PROBLEM ::
Pictures do not belong in the copy; transcribe everything else in the records exactly.

DATA SHOWN START

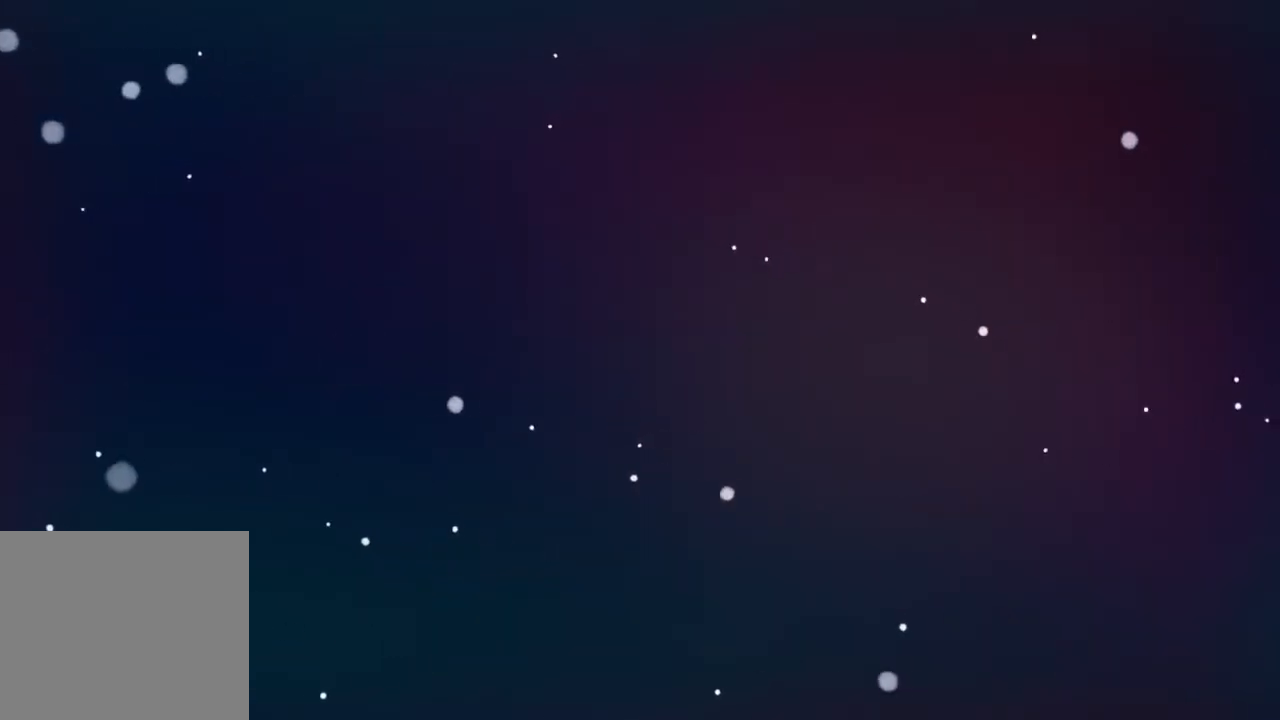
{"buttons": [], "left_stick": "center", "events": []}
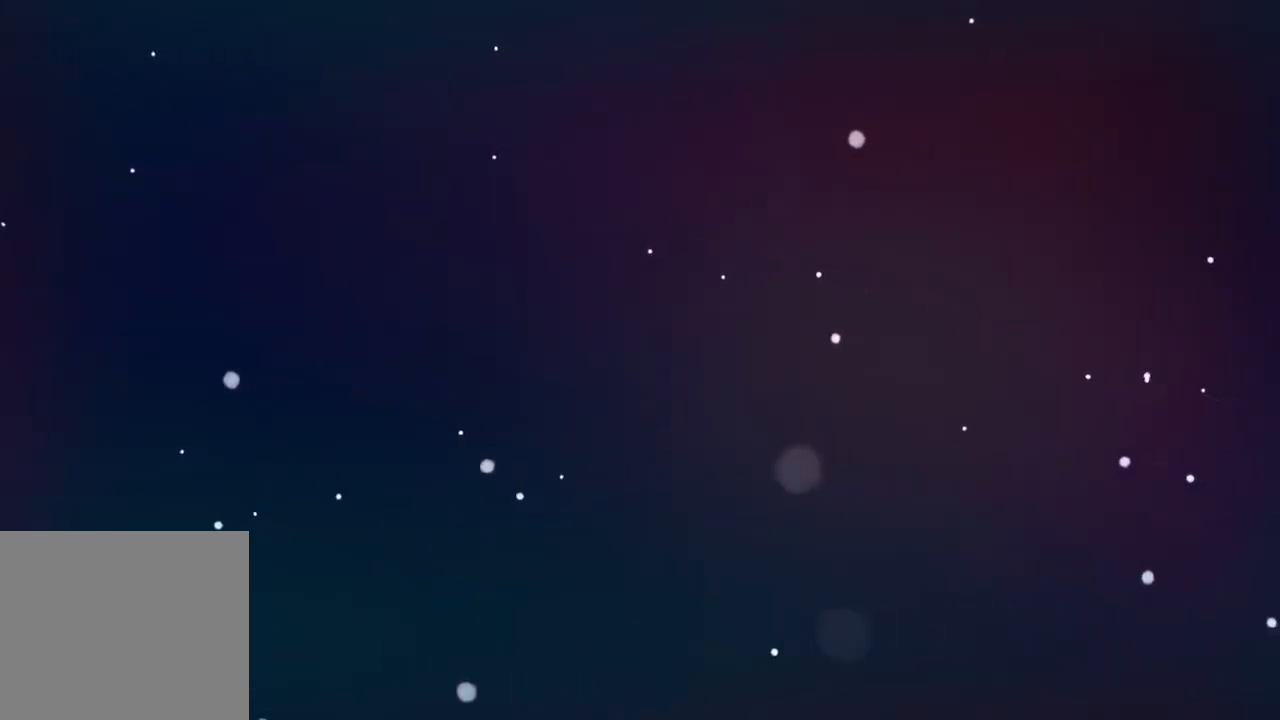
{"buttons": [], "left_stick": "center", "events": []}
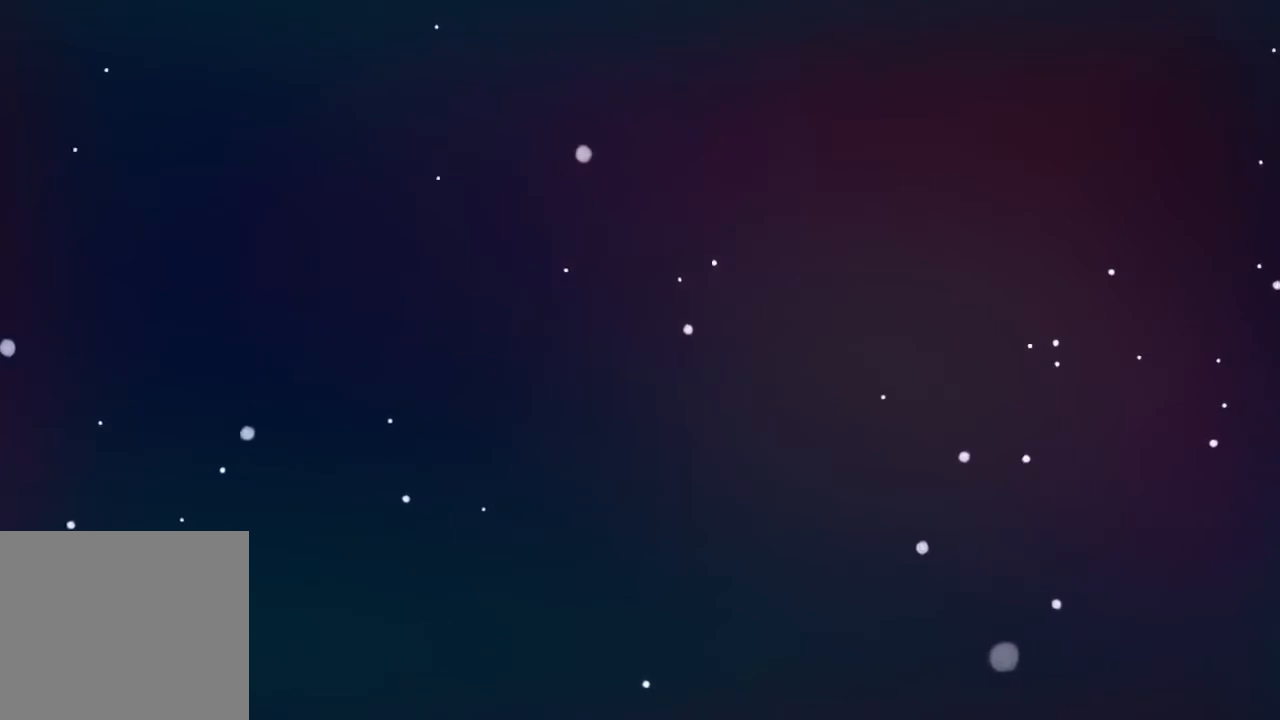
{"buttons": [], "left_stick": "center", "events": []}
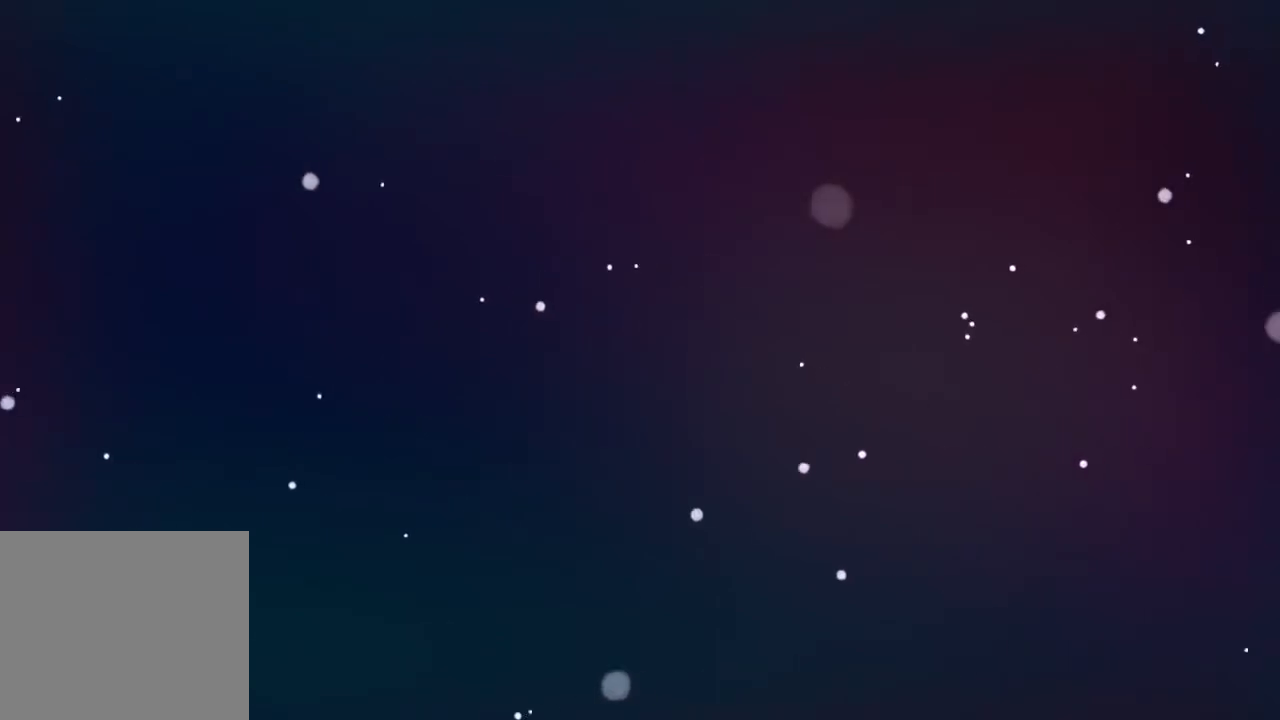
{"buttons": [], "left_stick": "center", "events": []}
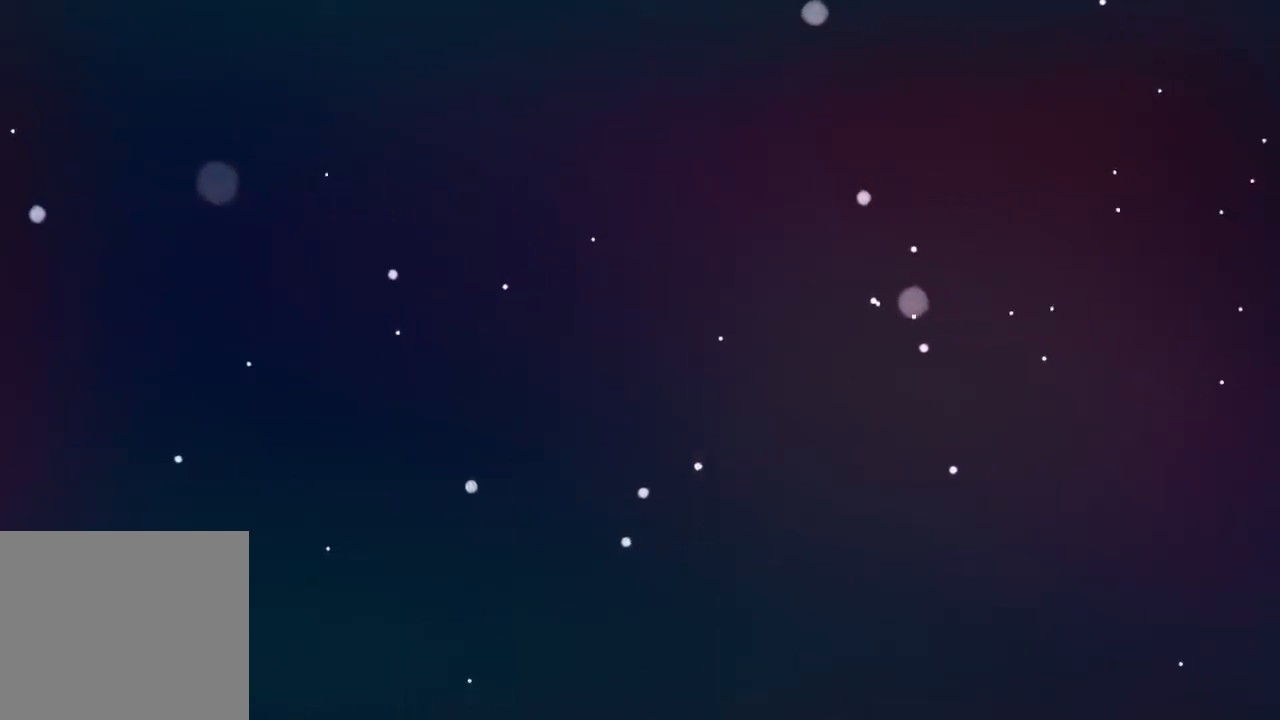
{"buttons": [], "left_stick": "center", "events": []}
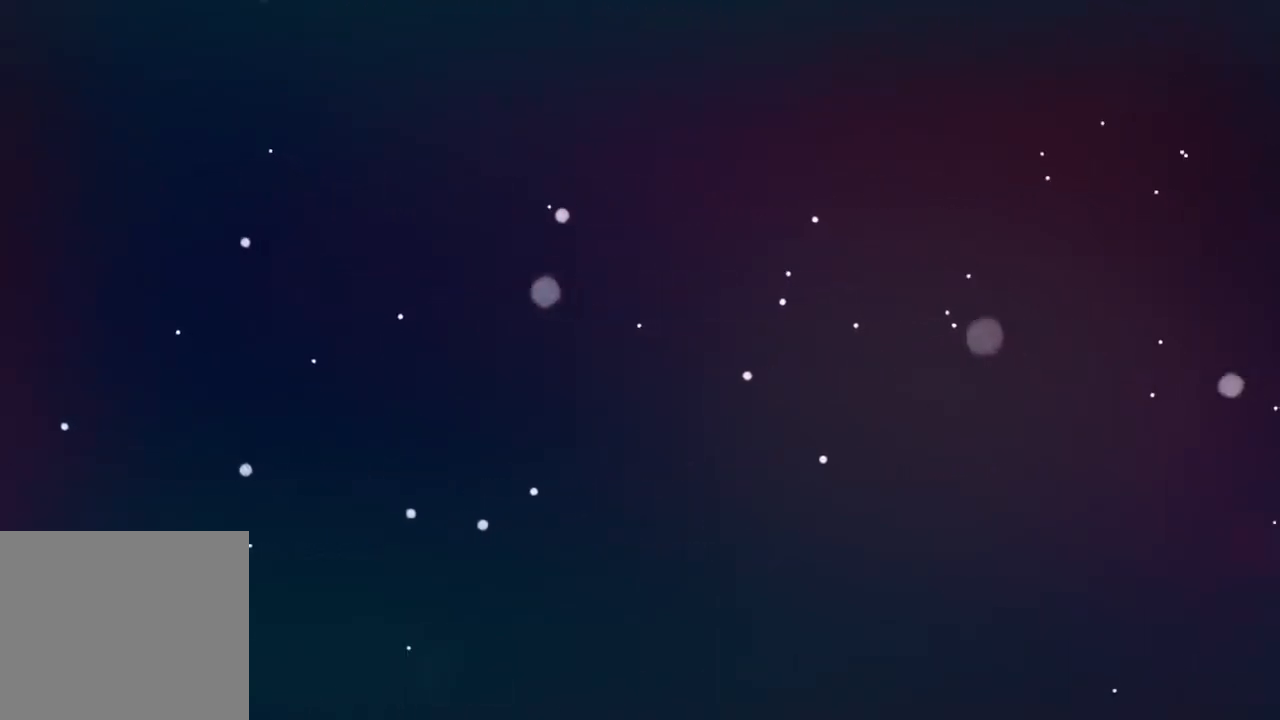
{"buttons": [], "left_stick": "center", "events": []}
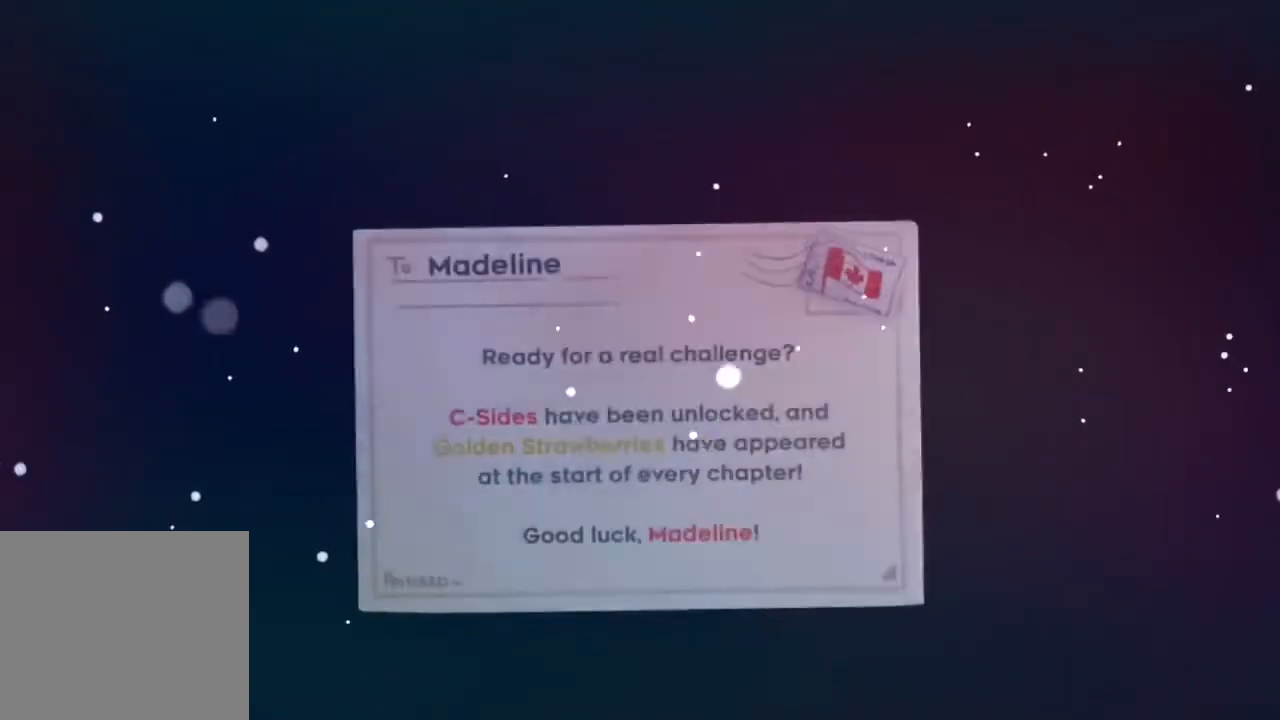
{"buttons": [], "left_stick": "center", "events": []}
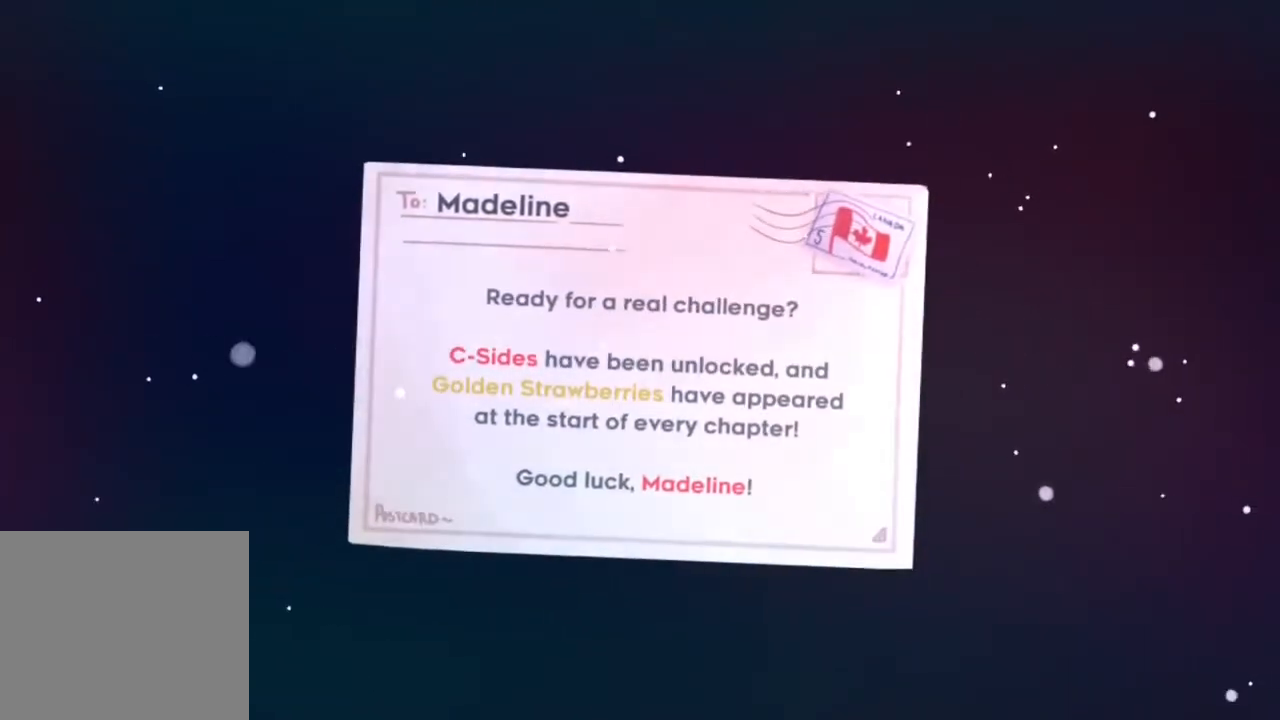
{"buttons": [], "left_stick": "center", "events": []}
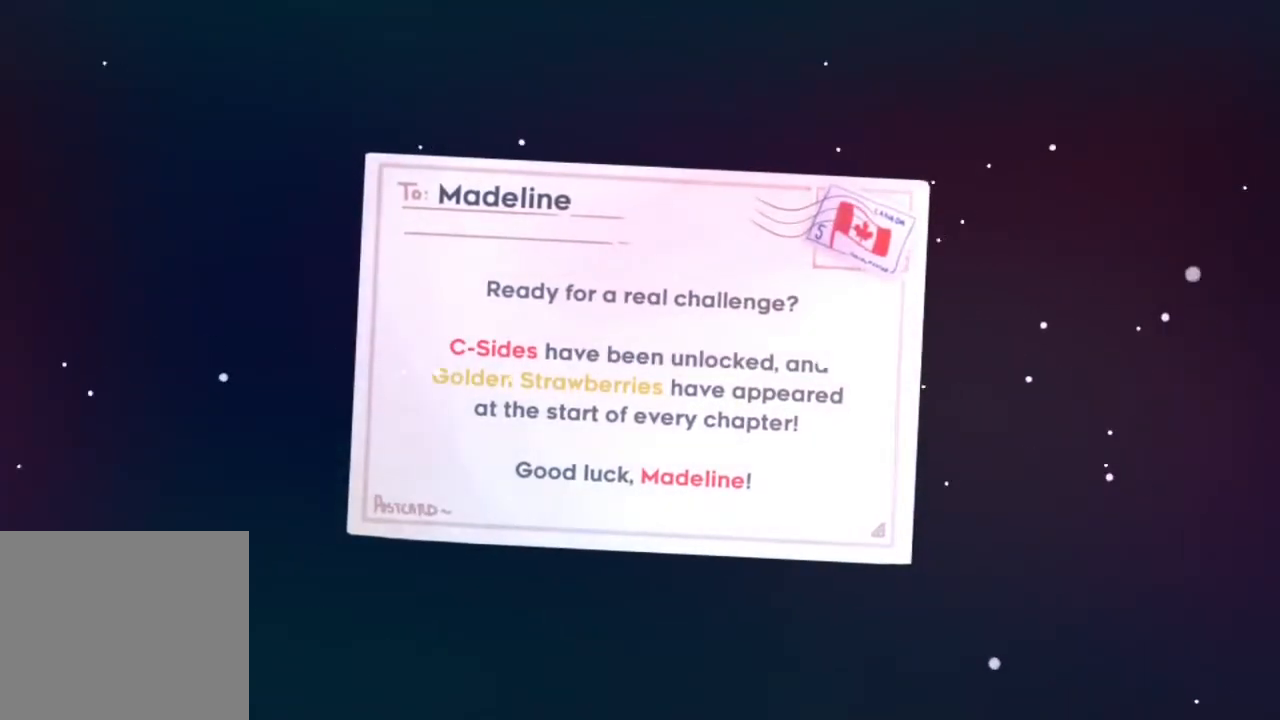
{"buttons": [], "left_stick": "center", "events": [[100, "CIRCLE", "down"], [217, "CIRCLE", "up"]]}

DATA SHOWN END

SOLUTION ::
{"buttons": [], "left_stick": "center", "events": []}
{"buttons": [], "left_stick": "center", "events": []}
{"buttons": [], "left_stick": "center", "events": []}
{"buttons": [], "left_stick": "center", "events": []}
{"buttons": [], "left_stick": "center", "events": []}
{"buttons": [], "left_stick": "center", "events": []}
{"buttons": [], "left_stick": "center", "events": []}
{"buttons": [], "left_stick": "center", "events": []}
{"buttons": [], "left_stick": "center", "events": [[100, "CIRCLE", "down"], [217, "CIRCLE", "up"]]}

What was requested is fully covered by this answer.